Top of Text passage

From b524f96a74fa6b956b4056825f8524f485bda9f6 Mon Sep 17 00:00:00 2001
From: =?UTF-8?q?Pawe=C5=82=20Dziepak?= <pdziepak@scylladb.com>
Date: Thu, 21 Feb 2019 14:32:06 +0000
Subject: [PATCH 3/3] mutation_reader_merger: drop unneded readers in small
 batches

It was observed that destroying readers as soon as they are not needed
negatively affects performance of relatively small reads. We don't want
to keep them alive for too long either, since they may own a lot of
memory, but deferring the destruction slightly and removing them in
batches of 4 seems to solve the problem for the small reads.
---
 mutation_reader.cc | 8 +++++++-
 1 file changed, 7 insertions(+), 1 deletion(-)

diff --git a/mutation_reader.cc b/mutation_reader.cc
index f0a6188710..756166ef68 100644
--- a/mutation_reader.cc
+++ b/mutation_reader.cc
@@ -174,6 +174,9 @@ private:
     // We need a list because we need stable addresses across additions
     // and removals.
     std::list<flat_mutation_reader> _all_readers;
+    // We remove unneeded readers in batches. Until it is their time they
+    // are kept in _to_remove.
+    std::list<flat_mutation_reader> _to_remove;
     // Readers positioned at a partition, different from the one we are
     // reading from now. For these readers the attached fragment is
     // always partition_start. Used to pick the next partition.
@@ -321,7 +324,10 @@ future<> mutation_reader_merger::prepare_next(db::timeout_clock::time_point time
                 // end are out of data for good for the current range.
                 _halted_readers.push_back(rk);
             } else if (_fwd_mr == mutation_reader::forwarding::no) {
-                _all_readers.erase(rk.reader);
+                _to_remove.splice(_to_remove.end(), _all_readers, rk.reader);
+                if (_to_remove.size() >= 4) {
+                    _to_remove.clear();
+                }
             }
         });
     }).then([this] {

Bottom of Text passage
Top of Information shown

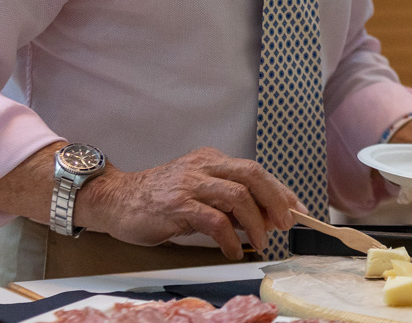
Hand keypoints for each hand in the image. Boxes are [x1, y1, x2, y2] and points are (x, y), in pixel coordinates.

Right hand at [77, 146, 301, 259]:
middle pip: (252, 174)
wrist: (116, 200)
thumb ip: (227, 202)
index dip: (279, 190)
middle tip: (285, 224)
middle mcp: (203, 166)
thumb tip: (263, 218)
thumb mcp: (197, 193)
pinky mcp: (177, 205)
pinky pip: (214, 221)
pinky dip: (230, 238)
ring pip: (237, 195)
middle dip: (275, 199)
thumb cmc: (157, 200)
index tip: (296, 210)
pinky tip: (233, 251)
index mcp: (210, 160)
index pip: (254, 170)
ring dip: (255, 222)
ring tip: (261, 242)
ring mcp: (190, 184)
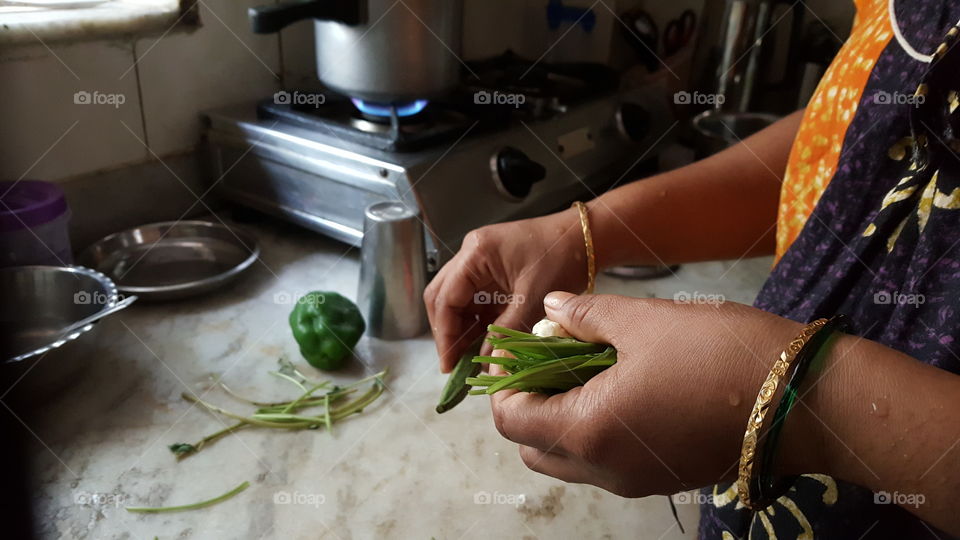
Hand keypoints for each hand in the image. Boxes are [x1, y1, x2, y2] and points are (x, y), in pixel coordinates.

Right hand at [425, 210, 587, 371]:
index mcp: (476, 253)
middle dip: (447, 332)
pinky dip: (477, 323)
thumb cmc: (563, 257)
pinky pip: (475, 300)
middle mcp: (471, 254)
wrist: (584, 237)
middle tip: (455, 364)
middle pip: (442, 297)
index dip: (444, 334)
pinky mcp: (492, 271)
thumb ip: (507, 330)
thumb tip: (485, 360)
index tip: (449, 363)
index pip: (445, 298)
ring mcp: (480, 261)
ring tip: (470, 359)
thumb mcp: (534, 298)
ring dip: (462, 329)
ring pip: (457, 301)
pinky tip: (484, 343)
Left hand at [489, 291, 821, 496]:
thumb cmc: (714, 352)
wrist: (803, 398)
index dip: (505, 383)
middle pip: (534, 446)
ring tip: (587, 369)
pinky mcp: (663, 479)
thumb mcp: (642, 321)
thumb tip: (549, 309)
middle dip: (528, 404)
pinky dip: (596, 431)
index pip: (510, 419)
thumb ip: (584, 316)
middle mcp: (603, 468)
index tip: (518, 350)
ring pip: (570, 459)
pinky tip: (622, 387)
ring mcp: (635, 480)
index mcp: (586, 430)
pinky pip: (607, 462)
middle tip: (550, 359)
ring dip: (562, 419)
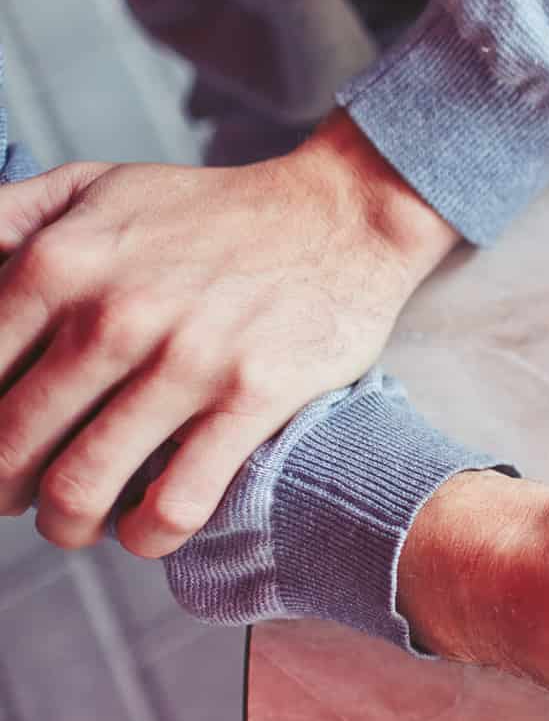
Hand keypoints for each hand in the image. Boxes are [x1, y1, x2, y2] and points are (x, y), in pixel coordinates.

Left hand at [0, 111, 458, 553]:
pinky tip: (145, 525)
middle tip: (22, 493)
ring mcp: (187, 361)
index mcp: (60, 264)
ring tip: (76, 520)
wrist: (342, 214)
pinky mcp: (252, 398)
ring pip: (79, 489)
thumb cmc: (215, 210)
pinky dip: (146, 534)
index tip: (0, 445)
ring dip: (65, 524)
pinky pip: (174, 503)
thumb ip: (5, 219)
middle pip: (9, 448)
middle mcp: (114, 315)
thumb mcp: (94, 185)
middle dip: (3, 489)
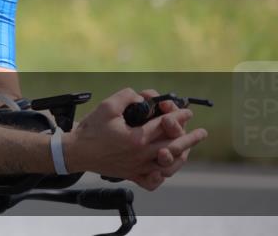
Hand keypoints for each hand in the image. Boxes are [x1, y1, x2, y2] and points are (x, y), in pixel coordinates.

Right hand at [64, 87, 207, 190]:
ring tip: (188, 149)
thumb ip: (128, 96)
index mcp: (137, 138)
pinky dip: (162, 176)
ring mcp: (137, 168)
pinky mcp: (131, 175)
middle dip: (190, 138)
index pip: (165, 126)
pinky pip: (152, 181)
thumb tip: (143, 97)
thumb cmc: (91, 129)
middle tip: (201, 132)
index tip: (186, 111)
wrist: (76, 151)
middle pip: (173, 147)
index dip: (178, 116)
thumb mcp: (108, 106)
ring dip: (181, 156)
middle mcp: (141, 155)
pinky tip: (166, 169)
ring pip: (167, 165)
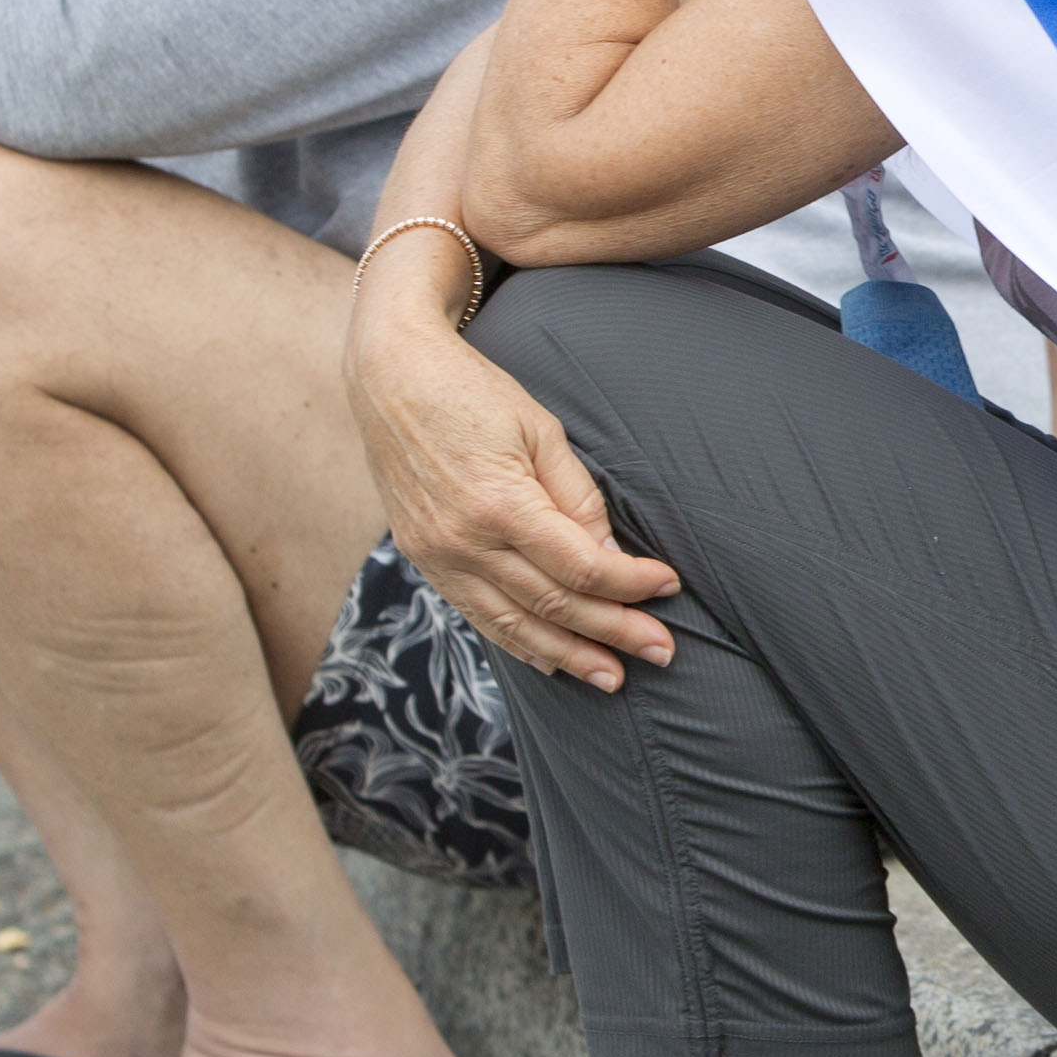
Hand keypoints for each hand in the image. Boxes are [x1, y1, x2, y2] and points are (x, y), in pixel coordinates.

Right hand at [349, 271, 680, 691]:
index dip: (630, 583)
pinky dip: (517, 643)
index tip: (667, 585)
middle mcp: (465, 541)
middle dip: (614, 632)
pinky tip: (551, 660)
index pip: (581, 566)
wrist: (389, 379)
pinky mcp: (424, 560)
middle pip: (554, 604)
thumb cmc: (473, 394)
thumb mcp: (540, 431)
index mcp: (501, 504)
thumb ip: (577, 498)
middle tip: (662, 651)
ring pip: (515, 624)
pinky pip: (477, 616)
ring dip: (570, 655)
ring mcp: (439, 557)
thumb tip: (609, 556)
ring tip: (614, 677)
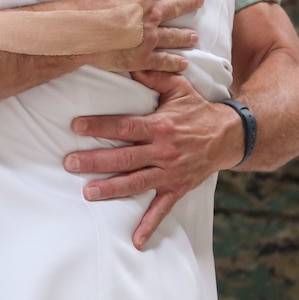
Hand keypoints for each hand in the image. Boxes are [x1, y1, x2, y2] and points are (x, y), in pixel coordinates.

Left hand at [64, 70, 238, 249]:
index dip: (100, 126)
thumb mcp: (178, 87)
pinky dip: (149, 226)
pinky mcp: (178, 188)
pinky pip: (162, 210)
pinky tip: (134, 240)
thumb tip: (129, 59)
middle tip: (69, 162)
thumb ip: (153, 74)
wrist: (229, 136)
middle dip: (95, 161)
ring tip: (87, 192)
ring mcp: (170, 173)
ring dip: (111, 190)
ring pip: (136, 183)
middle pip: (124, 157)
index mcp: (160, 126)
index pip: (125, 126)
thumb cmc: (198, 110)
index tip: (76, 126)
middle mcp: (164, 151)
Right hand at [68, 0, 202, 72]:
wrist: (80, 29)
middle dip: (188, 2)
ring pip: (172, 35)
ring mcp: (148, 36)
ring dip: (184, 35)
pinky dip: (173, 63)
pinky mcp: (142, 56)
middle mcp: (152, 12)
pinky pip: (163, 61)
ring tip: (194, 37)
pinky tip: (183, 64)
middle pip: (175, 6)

Bottom of Information shown

> Tasks
A: Answer these about the patch, each on its own line:
(i) In batches of what size are unneeded readers removed?
(ii) Which file does the patch change?
(iii) According to the code comment, why is a list used for _all_readers?
B: Sum up the patch in two sentences.
C: From the patch, pull out the stretch from "std::list<flat_mutation_reader> _all_readers;" through "the current range.".

> Responses per task
A:
(i) 4
(ii) mutation_reader.cc
(iii) Because stable addresses are needed across additions and removals.

B: The patch stops the mutation reader merger from destroying readers as soon as they are no longer needed, because doing so was seen to hurt the performance of relatively small reads. Instead, unneeded readers are kept in a list called _to_remove and removed in batches of 4, which avoids keeping them alive too long when they may own a lot of memory.

C:
std::list<flat_mutation_reader> _all_readers;
+    // We remove unneeded readers in batches. Until it is their time they
+    // are kept in _to_remove.
+    std::list<flat_mutation_reader> _to_remove;
     // Readers positioned at a partition, different from the one we are
     // reading from now. For these readers the attached fragment is
     // always partition_start. Used to pick the next partition.
@@ -321,7 +324,10 @@ future<> mutation_reader_merger::prepare_next(db::timeout_clock::time_point time
                 // end are out of data for good for the current range.